Microrrelato de Jaime Del Egido


 Nunca verá el mar


En Waxsima y en las proximidades del río Ucero al amanecer de aquel día otoñal, sin duda un día cualquiera en la monótona y despreocupada sucesión para una niña de aspecto harapiento y rostro picado por calenturas infantiles, ya soplaba el viento sobre cerros y arboledas. La hojarasca se  arremolinaba sobre los rincones del chamizo de adobes.

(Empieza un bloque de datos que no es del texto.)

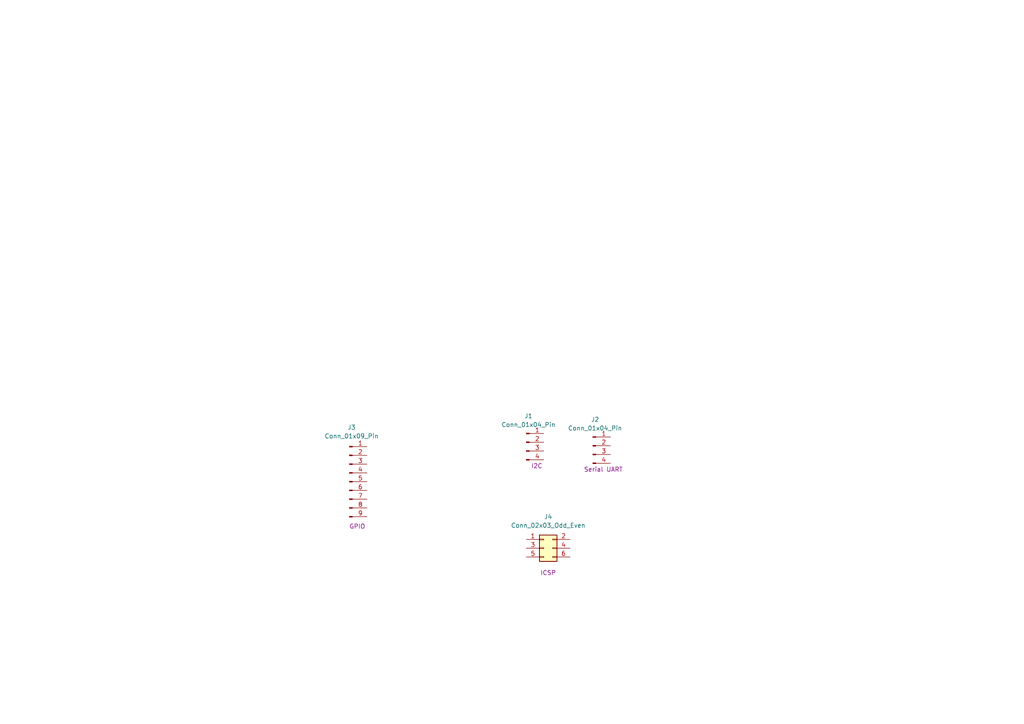
<source format=kicad_sch>
(kicad_sch
	(version 20231120)
	(generator "eeschema")
	(generator_version "8.0")
	(uuid "5dc72696-8232-47ee-aa36-f9902aeb46d7")
	(paper "A4")
	
	(symbol
		(lib_id "Connector_Generic:Conn_02x03_Odd_Even")
		(at 157.734 159.004 0)
		(unit 1)
		(exclude_from_sim no)
		(in_bom yes)
		(on_board yes)
		(dnp no)
		(uuid "335bcd6f-a60a-49f7-910c-b7da233896bf")
		(property "Reference" "J4"
			(at 159.004 149.86 0)
			(effects
				(font
					(size 1.27 1.27)
				)
			)
		)
		(property "Value" "Conn_02x03_Odd_Even"
			(at 159.004 152.4 0)
			(effects
				(font
					(size 1.27 1.27)
				)
			)
		)
		(property "Footprint" "Connector_PinHeader_2.54mm:PinHeader_2x03_P2.54mm_Vertical"
			(at 157.734 159.004 0)
			(effects
				(font
					(size 1.27 1.27)
				)
				(hide yes)
			)
		)
		(property "Datasheet" "~"
			(at 157.734 159.004 0)
			(effects
				(font
					(size 1.27 1.27)
				)
				(hide yes)
			)
		)
		(property "Description" "Generic connector, double row, 02x03, odd/even pin numbering scheme (row 1 odd numbers, row 2 even numbers), script generated (kicad-library-utils/schlib/autogen/connector/)"
			(at 157.734 159.004 0)
			(effects
				(font
					(size 1.27 1.27)
				)
				(hide yes)
			)
		)
		(property "purpose " "ICSP"
			(at 159.004 166.116 0)
			(effects
				(font
					(size 1.27 1.27)
				)
			)
		)
		(pin "4"
			(uuid "e3972ce9-7f25-4236-94e0-01dc998ab884")
		)
		(pin "3"
			(uuid "d5039f3c-cdcc-4aff-a64d-b1b873c6290d")
		)
		(pin "2"
			(uuid "a3cc5e44-a21f-4870-9b2d-8b1de5974565")
		)
		(pin "6"
			(uuid "3dce5f46-08e0-425d-8a3d-741a4d9f2229")
		)
		(pin "1"
			(uuid "7375ccaa-964c-4a7a-a719-cf762f293d9e")
		)
		(pin "5"
			(uuid "3c9ae854-ab96-4f9a-9e68-00a370f79fa8")
		)
		(instances
			(project ""
				(path "/d9a5c4ae-f738-4eec-ba07-3147cf00a375/918ed21d-6938-4a1e-9589-26a89c8baba1"
					(reference "J4")
					(unit 1)
				)
			)
		)
	)
	(symbol
		(lib_id "Connector:Conn_01x04_Pin")
		(at 171.958 129.286 0)
		(unit 1)
		(exclude_from_sim no)
		(in_bom yes)
		(on_board yes)
		(dnp no)
		(uuid "5f3ec037-3162-4e97-9c96-18801d321e60")
		(property "Reference" "J2"
			(at 172.593 121.666 0)
			(effects
				(font
					(size 1.27 1.27)
				)
			)
		)
		(property "Value" "Conn_01x04_Pin"
			(at 172.593 124.206 0)
			(effects
				(font
					(size 1.27 1.27)
				)
			)
		)
		(property "Footprint" "Connector_PinHeader_2.54mm:PinHeader_1x04_P2.54mm_Vertical"
			(at 171.958 129.286 0)
			(effects
				(font
					(size 1.27 1.27)
				)
				(hide yes)
			)
		)
		(property "Datasheet" "~"
			(at 171.958 129.286 0)
			(effects
				(font
					(size 1.27 1.27)
				)
				(hide yes)
			)
		)
		(property "Description" "Generic connector, single row, 01x04, script generated"
			(at 171.958 129.286 0)
			(effects
				(font
					(size 1.27 1.27)
				)
				(hide yes)
			)
		)
		(property "purpose" "Serial UART"
			(at 175.006 136.144 0)
			(effects
				(font
					(size 1.27 1.27)
				)
			)
		)
		(pin "1"
			(uuid "a84ff672-b1c2-4a5b-adee-a66afb81b117")
		)
		(pin "2"
			(uuid "aa66c7da-bb8f-4020-b587-7abf17c1782f")
		)
		(pin "4"
			(uuid "db4d740e-683f-46ab-9388-50c8750316fa")
		)
		(pin "3"
			(uuid "d1048ee7-c7ea-4cb3-b929-9d0770d12177")
		)
		(instances
			(project "MCU_Datalogger"
				(path "/d9a5c4ae-f738-4eec-ba07-3147cf00a375/918ed21d-6938-4a1e-9589-26a89c8baba1"
					(reference "J2")
					(unit 1)
				)
			)
		)
	)
	(symbol
		(lib_id "Connector:Conn_01x09_Pin")
		(at 101.346 139.7 0)
		(unit 1)
		(exclude_from_sim no)
		(in_bom yes)
		(on_board yes)
		(dnp no)
		(uuid "b6411b64-9c90-4765-b2e6-6c0a28332c24")
		(property "Reference" "J3"
			(at 101.981 123.952 0)
			(effects
				(font
					(size 1.27 1.27)
				)
			)
		)
		(property "Value" "Conn_01x09_Pin"
			(at 101.981 126.492 0)
			(effects
				(font
					(size 1.27 1.27)
				)
			)
		)
		(property "Footprint" "Connector_PinHeader_2.54mm:PinHeader_1x09_P2.54mm_Vertical"
			(at 101.346 139.7 0)
			(effects
				(font
					(size 1.27 1.27)
				)
				(hide yes)
			)
		)
		(property "Datasheet" "~"
			(at 101.346 139.7 0)
			(effects
				(font
					(size 1.27 1.27)
				)
				(hide yes)
			)
		)
		(property "Description" "Generic connector, single row, 01x09, script generated"
			(at 101.346 139.7 0)
			(effects
				(font
					(size 1.27 1.27)
				)
				(hide yes)
			)
		)
		(property "Purpose " "GPIO"
			(at 103.632 152.654 0)
			(effects
				(font
					(size 1.27 1.27)
				)
			)
		)
		(pin "8"
			(uuid "e2c29b54-2fe3-45c1-bf49-baff6d06e868")
		)
		(pin "1"
			(uuid "59a8b477-59d3-4790-b8ef-0b801cc67b28")
		)
		(pin "3"
			(uuid "47636fe9-aebc-41c4-85b2-906c18c7188c")
		)
		(pin "2"
			(uuid "d2afa4d1-0425-45e9-9199-be55c42562de")
		)
		(pin "9"
			(uuid "410f8d6b-1408-48f0-99b4-645a88d74131")
		)
		(pin "6"
			(uuid "338cb4c2-7947-4804-ab86-3f7b8fdcd9dc")
		)
		(pin "4"
			(uuid "9b3c5be1-0863-4791-a148-b115bdf93d25")
		)
		(pin "7"
			(uuid "5883ef31-66c4-4818-830d-8b5595ed0224")
		)
		(pin "5"
			(uuid "783f4a04-e843-4e58-9ff8-d5fdbc755d4d")
		)
		(instances
			(project ""
				(path "/d9a5c4ae-f738-4eec-ba07-3147cf00a375/918ed21d-6938-4a1e-9589-26a89c8baba1"
					(reference "J3")
					(unit 1)
				)
			)
		)
	)
	(symbol
		(lib_id "Connector:Conn_01x04_Pin")
		(at 152.654 128.27 0)
		(unit 1)
		(exclude_from_sim no)
		(in_bom yes)
		(on_board yes)
		(dnp no)
		(uuid "b80abeb8-1443-4df5-9aa9-5f9bfa7b4cde")
		(property "Reference" "J1"
			(at 153.289 120.65 0)
			(effects
				(font
					(size 1.27 1.27)
				)
			)
		)
		(property "Value" "Conn_01x04_Pin"
			(at 153.289 123.19 0)
			(effects
				(font
					(size 1.27 1.27)
				)
			)
		)
		(property "Footprint" "Connector_PinHeader_2.54mm:PinHeader_1x04_P2.54mm_Vertical"
			(at 152.654 128.27 0)
			(effects
				(font
					(size 1.27 1.27)
				)
				(hide yes)
			)
		)
		(property "Datasheet" "~"
			(at 152.654 128.27 0)
			(effects
				(font
					(size 1.27 1.27)
				)
				(hide yes)
			)
		)
		(property "Description" "Generic connector, single row, 01x04, script generated"
			(at 152.654 128.27 0)
			(effects
				(font
					(size 1.27 1.27)
				)
				(hide yes)
			)
		)
		(property "purpose" "I2C"
			(at 155.702 135.128 0)
			(effects
				(font
					(size 1.27 1.27)
				)
			)
		)
		(pin "1"
			(uuid "415cc4e5-4319-411b-b0a2-dbd39b403cf2")
		)
		(pin "2"
			(uuid "b7cd1807-cbc9-4f94-bfcf-fbb74da5cae7")
		)
		(pin "4"
			(uuid "7bd95e49-c83a-416b-b7ca-db068c7ad872")
		)
		(pin "3"
			(uuid "64972d2f-28ec-4e4b-b88e-6d9537b61575")
		)
		(instances
			(project ""
				(path "/d9a5c4ae-f738-4eec-ba07-3147cf00a375/918ed21d-6938-4a1e-9589-26a89c8baba1"
					(reference "J1")
					(unit 1)
				)
			)
		)
	)
)

</source>
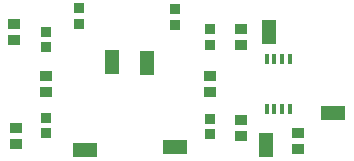
<source format=gbr>
%TF.GenerationSoftware,Altium Limited,Altium Designer,19.0.10 (269)*%
G04 Layer_Color=128*
%FSLAX26Y26*%
%MOIN*%
%TF.FileFunction,Paste,Bot*%
%TF.Part,Single*%
G01*
G75*
%TA.AperFunction,SMDPad,CuDef*%
%ADD10R,0.080709X0.045276*%
%ADD12R,0.016535X0.035000*%
%ADD19R,0.045276X0.080709*%
%ADD20R,0.037402X0.033465*%
%ADD21R,0.039370X0.035433*%
D10*
X1229000Y75000D02*
D03*
X1755000Y188000D02*
D03*
X926000Y63000D02*
D03*
D12*
X1610386Y202106D02*
D03*
X1584795D02*
D03*
X1559205D02*
D03*
X1533614D02*
D03*
X1610386Y367894D02*
D03*
X1584795D02*
D03*
X1559205D02*
D03*
X1533614D02*
D03*
D19*
X1016000Y356000D02*
D03*
X1135000Y354331D02*
D03*
X1531000Y82000D02*
D03*
X1542000Y456000D02*
D03*
D20*
X1344000Y117409D02*
D03*
Y168591D02*
D03*
Y415409D02*
D03*
Y466591D02*
D03*
X1226000Y533591D02*
D03*
Y482409D02*
D03*
X906000Y536591D02*
D03*
Y485409D02*
D03*
X798000Y170591D02*
D03*
Y119409D02*
D03*
X799000Y458591D02*
D03*
Y407409D02*
D03*
D21*
X1447000Y415425D02*
D03*
Y468575D02*
D03*
X1344000Y258425D02*
D03*
Y311575D02*
D03*
X1448000Y112425D02*
D03*
Y165575D02*
D03*
X1636000Y68425D02*
D03*
Y121575D02*
D03*
X698000Y137150D02*
D03*
Y84000D02*
D03*
X692000Y484575D02*
D03*
Y431425D02*
D03*
X797000Y309575D02*
D03*
Y256425D02*
D03*
%TF.MD5,b025d0fd76463ce62ab625595dd65000*%
M02*

</source>
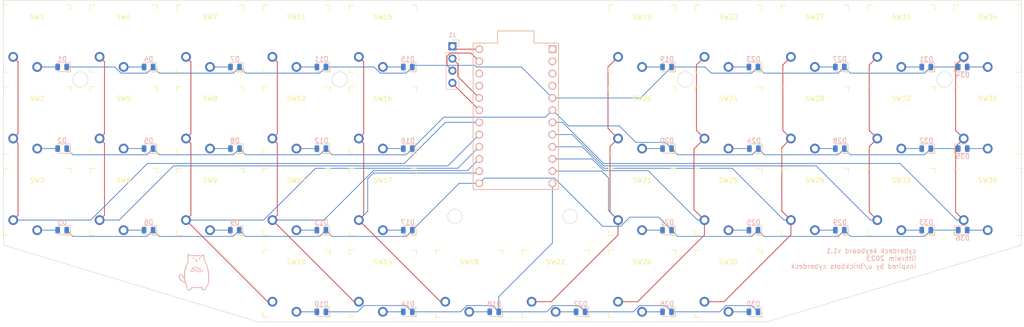
<source format=kicad_pcb>
(kicad_pcb (version 20221018) (generator pcbnew)

  (general
    (thickness 1.69)
  )

  (paper "A4")
  (layers
    (0 "F.Cu" signal)
    (31 "B.Cu" signal)
    (32 "B.Adhes" user "B.Adhesive")
    (33 "F.Adhes" user "F.Adhesive")
    (34 "B.Paste" user)
    (35 "F.Paste" user)
    (36 "B.SilkS" user "B.Silkscreen")
    (37 "F.SilkS" user "F.Silkscreen")
    (38 "B.Mask" user)
    (39 "F.Mask" user)
    (40 "Dwgs.User" user "User.Drawings")
    (41 "Cmts.User" user "User.Comments")
    (42 "Eco1.User" user "User.Eco1")
    (43 "Eco2.User" user "User.Eco2")
    (44 "Edge.Cuts" user)
    (45 "Margin" user)
    (46 "B.CrtYd" user "B.Courtyard")
    (47 "F.CrtYd" user "F.Courtyard")
    (48 "B.Fab" user)
    (49 "F.Fab" user)
    (50 "User.1" user)
    (51 "User.2" user)
    (52 "User.3" user)
    (53 "User.4" user)
    (54 "User.5" user)
    (55 "User.6" user)
    (56 "User.7" user)
    (57 "User.8" user)
    (58 "User.9" user)
  )

  (setup
    (stackup
      (layer "F.SilkS" (type "Top Silk Screen"))
      (layer "F.Paste" (type "Top Solder Paste"))
      (layer "F.Mask" (type "Top Solder Mask") (thickness 0.01))
      (layer "F.Cu" (type "copper") (thickness 0.035))
      (layer "dielectric 1" (type "core") (thickness 1.6) (material "FR4") (epsilon_r 4.5) (loss_tangent 0.02))
      (layer "B.Cu" (type "copper") (thickness 0.035))
      (layer "B.Mask" (type "Bottom Solder Mask") (thickness 0.01))
      (layer "B.Paste" (type "Bottom Solder Paste"))
      (layer "B.SilkS" (type "Bottom Silk Screen"))
      (copper_finish "None")
      (dielectric_constraints no)
    )
    (pad_to_mask_clearance 0)
    (pcbplotparams
      (layerselection 0x00010fc_ffffffff)
      (plot_on_all_layers_selection 0x0000000_00000000)
      (disableapertmacros false)
      (usegerberextensions true)
      (usegerberattributes true)
      (usegerberadvancedattributes false)
      (creategerberjobfile false)
      (dashed_line_dash_ratio 12.000000)
      (dashed_line_gap_ratio 3.000000)
      (svgprecision 4)
      (plotframeref false)
      (viasonmask false)
      (mode 1)
      (useauxorigin false)
      (hpglpennumber 1)
      (hpglpenspeed 20)
      (hpglpendiameter 15.000000)
      (dxfpolygonmode true)
      (dxfimperialunits true)
      (dxfusepcbnewfont true)
      (psnegative false)
      (psa4output false)
      (plotreference true)
      (plotvalue false)
      (plotinvisibletext false)
      (sketchpadsonfab false)
      (subtractmaskfromsilk true)
      (outputformat 1)
      (mirror false)
      (drillshape 0)
      (scaleselection 1)
      (outputdirectory "Gerbers/")
    )
  )

  (net 0 "")
  (net 1 "ROW0")
  (net 2 "Net-(D1-A)")
  (net 3 "ROW1")
  (net 4 "Net-(D2-A)")
  (net 5 "ROW2")
  (net 6 "Net-(D3-A)")
  (net 7 "Net-(D4-A)")
  (net 8 "Net-(D5-A)")
  (net 9 "Net-(D6-A)")
  (net 10 "Net-(D7-A)")
  (net 11 "Net-(D8-A)")
  (net 12 "Net-(D9-A)")
  (net 13 "ROW3")
  (net 14 "Net-(D10-A)")
  (net 15 "Net-(D11-A)")
  (net 16 "Net-(D12-A)")
  (net 17 "Net-(D13-A)")
  (net 18 "Net-(D14-A)")
  (net 19 "Net-(D15-A)")
  (net 20 "Net-(D16-A)")
  (net 21 "Net-(D17-A)")
  (net 22 "Net-(D18-A)")
  (net 23 "Net-(D19-A)")
  (net 24 "Net-(D20-A)")
  (net 25 "Net-(D21-A)")
  (net 26 "Net-(D22-A)")
  (net 27 "Net-(D23-A)")
  (net 28 "Net-(D24-A)")
  (net 29 "Net-(D25-A)")
  (net 30 "Net-(D26-A)")
  (net 31 "Net-(D27-A)")
  (net 32 "Net-(D28-A)")
  (net 33 "Net-(D29-A)")
  (net 34 "Net-(D30-A)")
  (net 35 "Net-(D31-A)")
  (net 36 "Net-(D32-A)")
  (net 37 "Net-(D33-A)")
  (net 38 "Net-(D34-A)")
  (net 39 "Net-(D35-A)")
  (net 40 "Net-(D36-A)")
  (net 41 "CLM0")
  (net 42 "CLM1")
  (net 43 "CLM2")
  (net 44 "CLM3")
  (net 45 "CLM4")
  (net 46 "CLM5")
  (net 47 "CLM6")
  (net 48 "CLM7")
  (net 49 "CLM8")
  (net 50 "CLM9")
  (net 51 "unconnected-(U1-TX-Pad1)")
  (net 52 "unconnected-(U1-RX-Pad2)")
  (net 53 "unconnected-(U1-GND-Pad3)")
  (net 54 "unconnected-(U1-GND-Pad4)")
  (net 55 "Net-(J1-Pin_1)")
  (net 56 "Net-(J1-Pin_2)")
  (net 57 "unconnected-(U1-VCC-Pad21)")
  (net 58 "unconnected-(U1-RST-Pad22)")
  (net 59 "Net-(J1-Pin_3)")
  (net 60 "Net-(J1-Pin_4)")

  (footprint "Footprints:SW_PG1350" (layer "F.Cu") (at 37.5 29.5))

  (footprint "Footprints:SW_PG1350" (layer "F.Cu") (at 91.5 29.5))

  (footprint "Footprints:SW_PG1350" (layer "F.Cu") (at 19.5 63.5))

  (footprint "Footprints:SW_PG1350" (layer "F.Cu") (at 181.5 63.5))

  (footprint "Footprints:SW_PG1350" (layer "F.Cu") (at 55.5 63.5))

  (footprint "Footprints:SW_PG1350" (layer "F.Cu") (at 73.5 46.5))

  (footprint "Footprints:SW_PG1350" (layer "F.Cu") (at 91.5 63.5))

  (footprint "Footprints:SW_PG1350" (layer "F.Cu") (at 145.5 80.5))

  (footprint "Footprints:SW_PG1350" (layer "F.Cu") (at 91.5 46.5))

  (footprint "Footprints:SW_PG1350" (layer "F.Cu") (at 37.5 46.5))

  (footprint "Footprints:SW_PG1350" (layer "F.Cu") (at 91.5 80.5))

  (footprint "Footprints:SW_PG1350" (layer "F.Cu") (at 217.5 46.5))

  (footprint "Footprints:SW_PG1350" (layer "F.Cu") (at 109.5 80.5))

  (footprint "Footprints:SW_PG1350" (layer "F.Cu") (at 199.5 63.5))

  (footprint "Footprints:SW_PG1350" (layer "F.Cu") (at 181.5 46.5))

  (footprint "Footprints:SW_PG1350" (layer "F.Cu") (at 199.5 29.5))

  (footprint "Footprints:SW_PG1350" (layer "F.Cu") (at 163.5 80.5))

  (footprint "Footprints:SW_PG1350" (layer "F.Cu") (at 19.5 29.5))

  (footprint "Footprints:SW_PG1350" (layer "F.Cu") (at 73.5 80.5))

  (footprint "Footprints:SW_PG1350" (layer "F.Cu") (at 145.5 46.5))

  (footprint "Footprints:SW_PG1350" (layer "F.Cu") (at 55.5 29.5))

  (footprint "Footprints:SW_PG1350" (layer "F.Cu") (at 37.5 63.5))

  (footprint "Footprints:SW_PG1350" (layer "F.Cu") (at 73.5 63.5))

  (footprint "Footprints:SW_PG1350" (layer "F.Cu") (at 127.5 80.5))

  (footprint "Footprints:SW_PG1350" (layer "F.Cu") (at 217.5 63.5))

  (footprint "Footprints:SW_PG1350" (layer "F.Cu") (at 163.5 63.5))

  (footprint "Footprints:SW_PG1350" (layer "F.Cu") (at 145.5 29.5))

  (footprint "Footprints:SW_PG1350" (layer "F.Cu") (at 217.5 29.5))

  (footprint "Footprints:SW_PG1350" (layer "F.Cu") (at 145.5 63.5))

  (footprint "Footprints:SW_PG1350" (layer "F.Cu") (at 73.5 29.5))

  (footprint "Footprints:SW_PG1350" (layer "F.Cu") (at 181.5 29.5))

  (footprint "Footprints:SW_PG1350" (layer "F.Cu") (at 55.5 46.5))

  (footprint "Footprints:SW_PG1350" (layer "F.Cu") (at 163.5 46.5))

  (footprint "Footprints:SW_PG1350" (layer "F.Cu") (at 199.5 46.5))

  (footprint "Footprints:SW_PG1350" (layer "F.Cu") (at 163.5 29.5))

  (footprint "Footprints:SW_PG1350" (layer "F.Cu") (at 19.5 46.5))

  (footprint "Diode_SMD:D_0805_2012Metric" (layer "B.Cu") (at 219.8 59.9))

  (footprint "Diode_SMD:D_0805_2012Metric" (layer "B.Cu") (at 122.2 93.9 180))

  (footprint "Diode_SMD:D_0805_2012Metric" (layer "B.Cu") (at 194.2 42.9 180))

  (footprint "Diode_SMD:D_0805_2012Metric" (layer "B.Cu")
    (tstamp 077f25c8-55e8-4165-b355-594c1a8b8bc1)
    (at 176.2 42.9 180)
    (descr "Diode SMD 0805 (2012 Metric), square (rectangular) end terminal, IPC_7351 nominal, (Body size source: https://docs.google.com/spreadsheets/d/1BsfQQcO9C6DZCsRaXUlFlo91Tg2WpOkGARC1WS5S8t0/edit?usp=sharing), generated with kicad-footprint-generator")
    (tags "diode")
    (property "Sheetfile" "
... [203518 chars truncated]
</source>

La niña y su hermanito jugaban en aquel suelo de tierra y sin alfombras de la vivienda, abstraídos, moviendo y recolocando trozos de tela y palos retorcidos sobre improvisados altares de piedra. El padre había madrugado a ordeñar las dos cabras que poseían y después se había llegado a la atalaya para cumplir la labor encomendada por el señor marqués de espiar la posible llegada de gentes extrañas, a pie o a caballo. La madre trajinaba encendiendo el cisco de roble en el horno, donde hace aquella especie de pan con escanda (mezclada la noche anterior con la levadura en aceite), manteca y granos de nueces trituradas. Los niños tenían la esperanza de comer aquel conglomerado caliente cuando estuviese dispuesto; aún no habían sido reñidos por no haber traído el cántaro con agua desde la aljibe comunitario, ni por no haber llevado las cabras al pasto entre las lindes de las huertas. 
Ellos jugaban ajenos a la existencia de ciudades o castillos, alcázares o alcazabas, epidemias o hambrunas, nobles y reyes, mozárabes y mudéjares.
La niña no sabía de esclavos y libres, esposas o concubinas, ni que existiera un destino en la vida de cada uno. Pronto la casarían: otros iban a decidir por ella.
Nunca aprenderá a leer en los textos sagrados, ni verá el mar.